Friday, December 11, 2009

Chinese food and winter vegetables

Mark and I went out for lunch yesterday at Su Xing House, one of our favorite restaurants.

My fortune said: Good news will come to you in the mail.

Mark's fortune said: The night life is for you.

Once, at Kingdom of Vegetarians, a less upscale but still yummy place in Chinatown, where we had our first date, Mark got a fortune that said: A nice cake is waiting for you. Actually, I believe that happened on our first date. Come to think of it, I'll take that as a compliment.

Not long before that, I was at a coffee shop on South Street that gives fortune cookies with your check, and I got the fortune: It tastes sweet. I still have this in my wallet.

Yesterday at Su Xing House, we ordered two lunch specials and split the main courses: Sesame Seitan and Mushroom Delight. We always have the Sesame Seitan; this was our first time ordering the Mushroom Delight. Three different kinds of mushrooms, snow peas, and a delicious brown sauce that has a "comfort-food" taste. On the side were brown rice, miso soup, and spring rolls. This place is amazing. It's fairly cheap, delicious, and it doesn't look cheap. The decor makes you feel like you probably shouldn't be there, but the food assures you that you should.

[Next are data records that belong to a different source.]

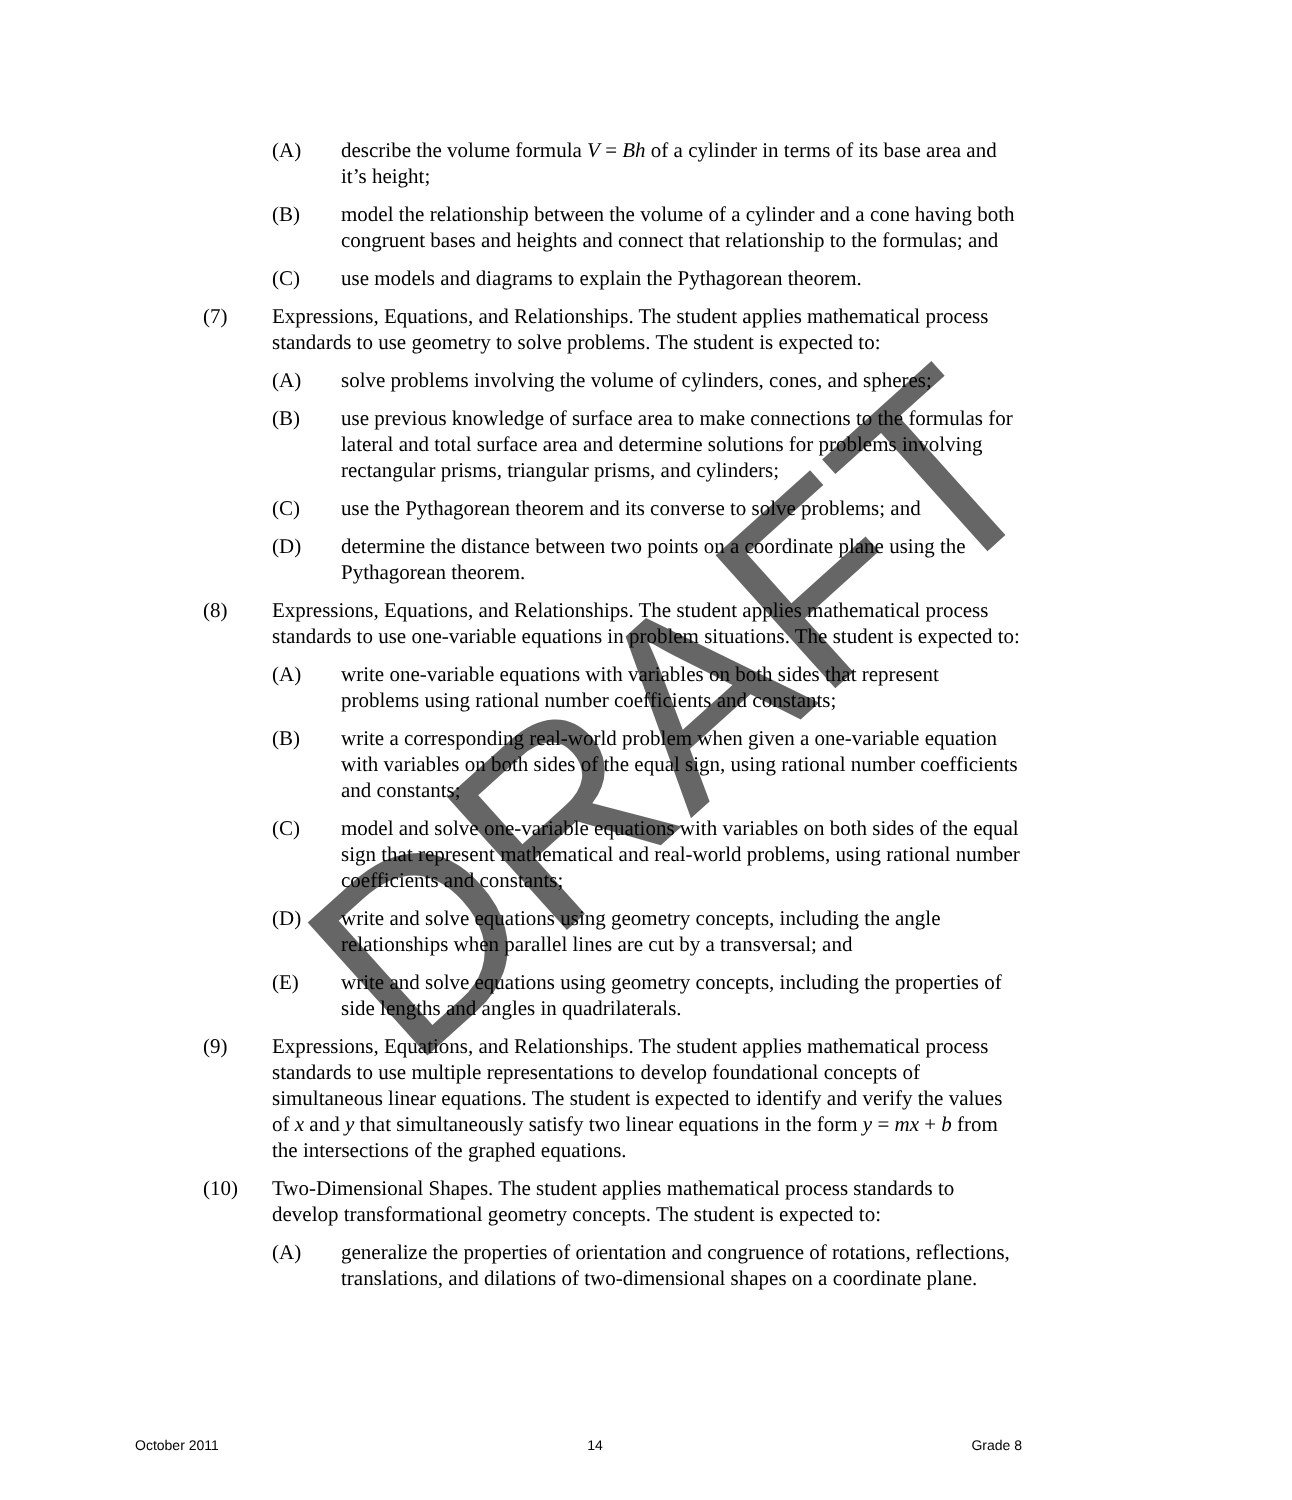(A) describe the volume formula V = Bh of a cylinder in terms of its base area and it’s height;
(B) model the relationship between the volume of a cylinder and a cone having both congruent bases and heights and connect that relationship to the formulas; and
(C) use models and diagrams to explain the Pythagorean theorem.
(7) Expressions, Equations, and Relationships. The student applies mathematical process standards to use geometry to solve problems. The student is expected to:
(A) solve problems involving the volume of cylinders, cones, and spheres;
(B) use previous knowledge of surface area to make connections to the formulas for lateral and total surface area and determine solutions for problems involving rectangular prisms, triangular prisms, and cylinders;
(C) use the Pythagorean theorem and its converse to solve problems; and
(D) determine the distance between two points on a coordinate plane using the Pythagorean theorem.
(8) Expressions, Equations, and Relationships. The student applies mathematical process standards to use one-variable equations in problem situations. The student is expected to:
(A) write one-variable equations with variables on both sides that represent problems using rational number coefficients and constants;
(B) write a corresponding real-world problem when given a one-variable equation with variables on both sides of the equal sign, using rational number coefficients and constants;
(C) model and solve one-variable equations with variables on both sides of the equal sign that represent mathematical and real-world problems, using rational number coefficients and constants;
(D) write and solve equations using geometry concepts, including the angle relationships when parallel lines are cut by a transversal; and
(E) write and solve equations using geometry concepts, including the properties of side lengths and angles in quadrilaterals.
(9) Expressions, Equations, and Relationships. The student applies mathematical process standards to use multiple representations to develop foundational concepts of simultaneous linear equations. The student is expected to identify and verify the values of x and y that simultaneously satisfy two linear equations in the form y = mx + b from the intersections of the graphed equations.
(10) Two-Dimensional Shapes. The student applies mathematical process standards to develop transformational geometry concepts. The student is expected to:
(A) generalize the properties of orientation and congruence of rotations, reflections, translations, and dilations of two-dimensional shapes on a coordinate plane.
DRAFT
October 2011 14 Grade 8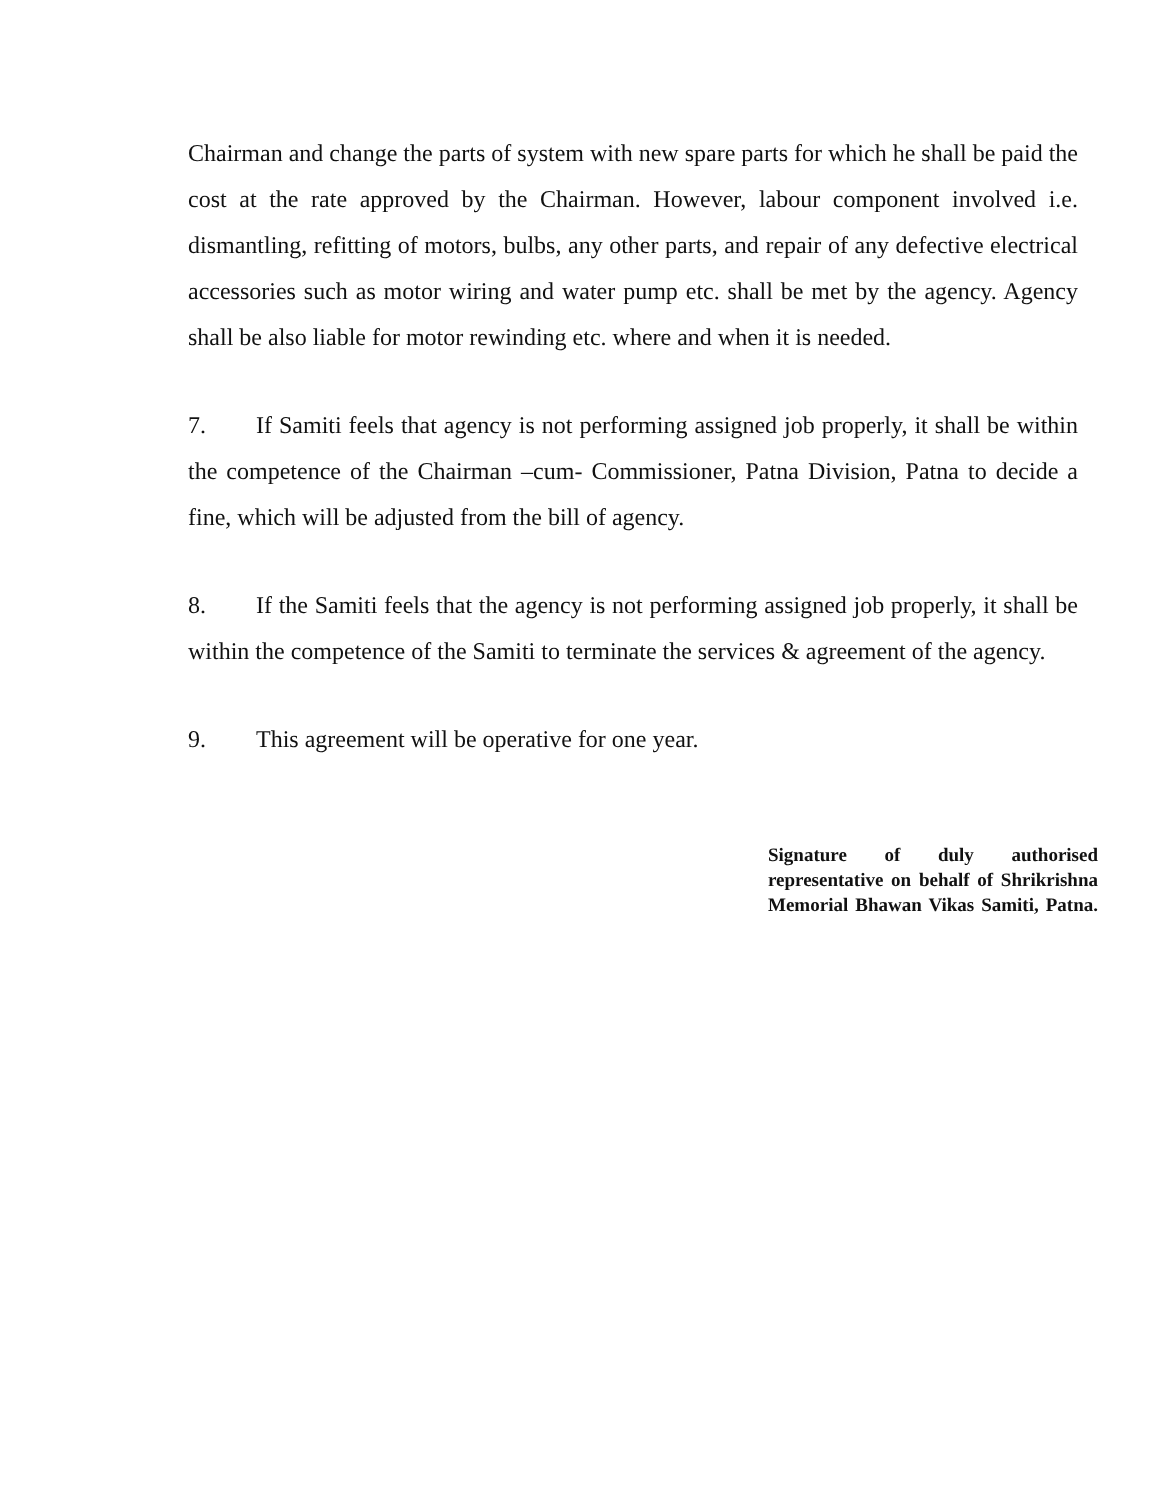Chairman and change the parts of system with new spare parts for which he shall be paid the cost at the rate approved by the Chairman. However, labour component involved i.e. dismantling, refitting of motors, bulbs, any other parts, and repair of any defective electrical accessories such as motor wiring and water pump etc. shall be met by the agency. Agency shall be also liable for motor rewinding etc. where and when it is needed.
7. If Samiti feels that agency is not performing assigned job properly, it shall be within the competence of the Chairman –cum- Commissioner, Patna Division, Patna to decide a fine, which will be adjusted from the bill of agency.
8. If the Samiti feels that the agency is not performing assigned job properly, it shall be within the competence of the Samiti to terminate the services & agreement of the agency.
9. This agreement will be operative for one year.
Signature of duly authorised representative on behalf of Shrikrishna Memorial Bhawan Vikas Samiti, Patna.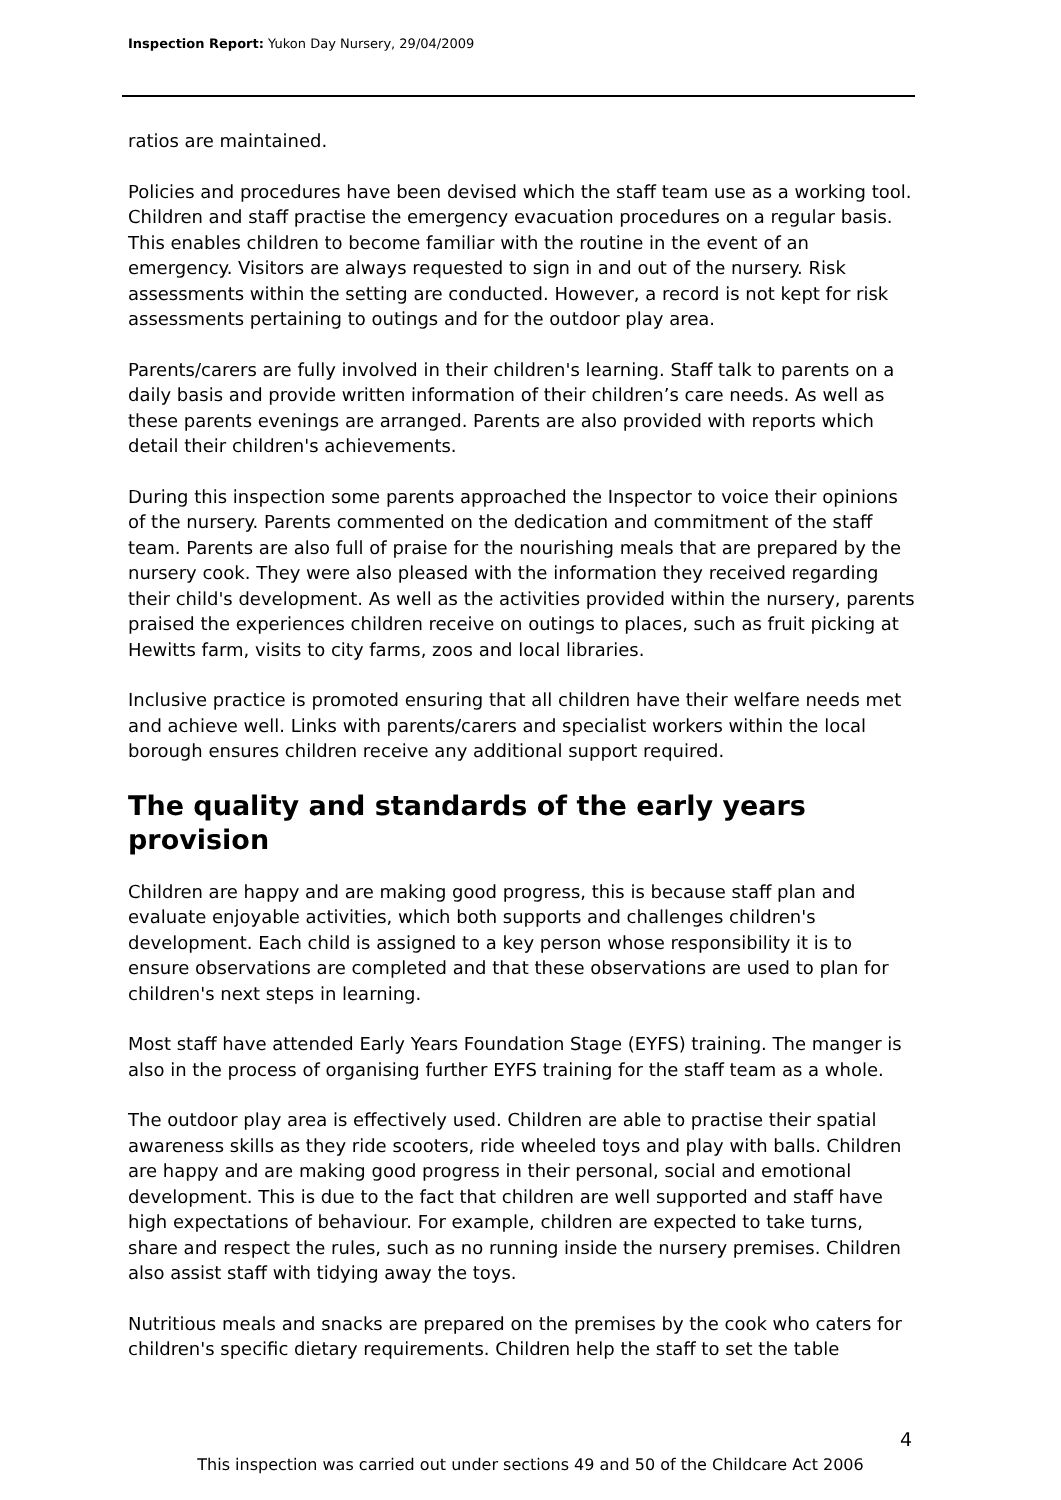Inspection Report: Yukon Day Nursery, 29/04/2009
ratios are maintained.
Policies and procedures have been devised which the staff team use as a working tool. Children and staff practise the emergency evacuation procedures on a regular basis. This enables children to become familiar with the routine in the event of an emergency. Visitors are always requested to sign in and out of the nursery. Risk assessments within the setting are conducted. However, a record is not kept for risk assessments pertaining to outings and for the outdoor play area.
Parents/carers are fully involved in their children's learning. Staff talk to parents on a daily basis and provide written information of their children’s care needs. As well as these parents evenings are arranged. Parents are also provided with reports which detail their children's achievements.
During this inspection some parents approached the Inspector to voice their opinions of the nursery. Parents commented on the dedication and commitment of the staff team. Parents are also full of praise for the nourishing meals that are prepared by the nursery cook. They were also pleased with the information they received regarding their child's development. As well as the activities provided within the nursery, parents praised the experiences children receive on outings to places, such as fruit picking at Hewitts farm, visits to city farms, zoos and local libraries.
Inclusive practice is promoted ensuring that all children have their welfare needs met and achieve well. Links with parents/carers and specialist workers within the local borough ensures children receive any additional support required.
The quality and standards of the early years provision
Children are happy and are making good progress, this is because staff plan and evaluate enjoyable activities, which both supports and challenges children's development. Each child is assigned to a key person whose responsibility it is to ensure observations are completed and that these observations are used to plan for children's next steps in learning.
Most staff have attended Early Years Foundation Stage (EYFS) training. The manger is also in the process of organising further EYFS training for the staff team as a whole.
The outdoor play area is effectively used. Children are able to practise their spatial awareness skills as they ride scooters, ride wheeled toys and play with balls. Children are happy and are making good progress in their personal, social and emotional development. This is due to the fact that children are well supported and staff have high expectations of behaviour. For example, children are expected to take turns, share and respect the rules, such as no running inside the nursery premises. Children also assist staff with tidying away the toys.
Nutritious meals and snacks are prepared on the premises by the cook who caters for children's specific dietary requirements. Children help the staff to set the table
4
This inspection was carried out under sections 49 and 50 of the Childcare Act 2006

And from Huffington Post, here is a good, quick guide to winter vegetables available year-round at farmers' markets. Complete with beautiful photos and links to recipes.

I love winter vegetables: roots and cabbage and cauliflower, red beets, yellow and orange and dark green squash, many colors of potato, and of course deep dark sweet soft mushrooms for rich, protein-heavy, comforting goodness. Add to that chestnuts, beans, and lentils, and I am learning that there's no need to change my shopping habits in wintertime. Nature provides.